Shiness The Kingdom Lightning, available on PS4, Xbox One and PC, won quite a few awards when it was making initial waves back in 2014 and 2015. It was one of those games that people who followed Kickstarter were excited about, and with good reason. It was an ambitious project to put together a fairly large scale action RPG. So how did the developers Enigami do?
Well let’s get something out of the way first. Shiness The Lightning Kingdom doesn’t make the best first impression. Certainly, if you just take the art and music things look great, but after the game gets started, it doesn’t take long to see some of its flaws. There’s regular clipping of characters and the environment, some underwhelming effects like the game’s explosions, and facial and mouth animations during the long dialogue scenes between characters shows up the game’s background as the product of a smaller team. Even so, the rest of Shiness more than makes up for its short comings. On presentation, the art work is very good, and given that Shiness is based on a manga (some chapters to events leading up to the game can be read here) that’s just what you’d expect. The general style works well to mitigate the problems too, with the lack of polish compensated by colourful, large and varied areas to explore.

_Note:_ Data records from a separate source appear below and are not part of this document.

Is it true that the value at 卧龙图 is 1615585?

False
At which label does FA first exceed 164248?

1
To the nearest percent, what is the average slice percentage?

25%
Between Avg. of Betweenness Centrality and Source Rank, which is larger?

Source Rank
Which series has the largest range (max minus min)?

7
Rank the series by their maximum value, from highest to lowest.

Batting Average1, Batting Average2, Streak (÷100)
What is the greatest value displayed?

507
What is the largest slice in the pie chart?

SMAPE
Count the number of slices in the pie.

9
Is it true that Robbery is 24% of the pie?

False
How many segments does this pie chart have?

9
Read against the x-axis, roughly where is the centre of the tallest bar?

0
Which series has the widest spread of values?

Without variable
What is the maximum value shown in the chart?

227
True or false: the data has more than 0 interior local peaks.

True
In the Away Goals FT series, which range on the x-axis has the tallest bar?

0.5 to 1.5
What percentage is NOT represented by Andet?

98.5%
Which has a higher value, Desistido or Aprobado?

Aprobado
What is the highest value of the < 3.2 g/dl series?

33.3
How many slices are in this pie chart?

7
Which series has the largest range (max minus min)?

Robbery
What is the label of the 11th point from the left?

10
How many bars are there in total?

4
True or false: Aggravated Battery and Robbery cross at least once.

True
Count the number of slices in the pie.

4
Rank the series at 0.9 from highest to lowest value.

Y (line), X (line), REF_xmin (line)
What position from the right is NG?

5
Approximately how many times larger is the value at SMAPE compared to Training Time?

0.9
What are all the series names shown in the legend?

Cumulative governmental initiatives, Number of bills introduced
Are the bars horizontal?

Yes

The world and characters in Shiness are one of the game’s strongest points. Our first two heroes, Chado (pronounced shadow) and Poky, a couple of anthropomorphic rodent-like friends, are a likeable comedy duo on a quest to reach the ‘Lands of Life’ with the invisible spirit Terra, who only Chado can see and hear. Then there’s Kayenne, another anthropomorphic character, and Rosalya, a run away princess. Finally there’s Askel, a mercenary with a bad attitude. So a pretty interesting crew of heroes, and there are plenty of supporting characters too, like the rebel royal sisters Kaorys and Irys, and talking skeletons galore.
There are forests and waterfalls, as well as frozen mountain ranges and a floating village, all of which are presented in colourful fashion. I took a moment very early on in the game to admire the landscape when the first area opens up, and I was very impressed. Enigami clearly had a clear idea about what they wanted to present to the player world-wise.
So the presentation is good, but the most important aspect of an action-RPG is the gameplay, specifically battle – and thankfully this is Shiness’ best part. All battles take place bordered by a magic wall that cycles through colours like an arena. You can freely move around the battle arena, dodge, punch, kick, block, cast magic as well as a couple of other things, and in a world where seemingly everyone knows martial arts, you can expect a lot of dramatic combat. The good news is that the combat has enough depth, and the story moves with enough pace, that the fighting doesn’t get boring.
One thing that I can’t say that about are the puzzles though.
More often than not puzzles involve linking lines of coloured energy or moving heavy objects with telekinesis. The problem is these puzzles are so simple that they become more of a chore than anything else. Also, one variation is throwing large stones on to levers, but the target mechanic is poor, and only really fit as a general guide rather than a an actual representation of where the rock will land.
Perhaps there was a feeling that Shiness needed a little more variety in its gameplay. They’re not so frequent as to become frustrating, but I don’t think anyone would miss the puzzles if they weren’t there.
Another thing this I found a little disappointing was the equipment. It might seem like a strange complaint, but the equipment almost seemed like it was included just for the sake of it. Although there are plenty of characters stats and equipment to consider, I found myself ignoring it for the most part. Periodically I would scan though my inventory, see anything that sent my stats green (indicating an increase) and threw those items on my characters. The equipment just did nothing to grab my interest.
Finally we have the story. Although reading the manga will give you some background, it’s in no way essential to following what’s here. As for what is here, it’s not bad. Basically, Chado and Poky are on a quest to find a legendary land at the behest of the invisible spirit Terra, and along the way Chado and Poky get pulled into a fight between the nations of Mantara and Andorya.
The story isn’t going to win any awards, but the characters are likeable enough and the world is interesting enough that Shiness held my attention. By the end of my time with Shiness however, I was left underwhelmed by the conclusion. Without giving anything away, I can say that taken as the whole, the story feels very much unfinished, and it seems to me that Enigami was probably hoping to make a sequel at some point.
As far as length, it took roughly 16 hours to complete, but that was without finishing all the side quests.
So to wrap up, Shiness reminds me of one of those adventure games you would have played on the PS2 or PS3, and not in a bad sense. The game is ambitious, with a big world and lots of idea to go along with it. At times it might be a little too old fashioned for some people, with rudimentary puzzles, weak stealth elements and occasional graphical issues, but despite its short comings Shiness offers something that’s a not so common any more with its unique mix of arena fighting combat and imaginative adventure.
I had a lot of fun with it, so it’s a real shame that the game is only available digitally, and probably always will be, but if you’re looking for a fun adventure with very fun combat, then Shiness The Kingdom Lightning is definitely worth a look.
I give it 7.9 out of 10.
For Stage-Select, this was Ed, signing off.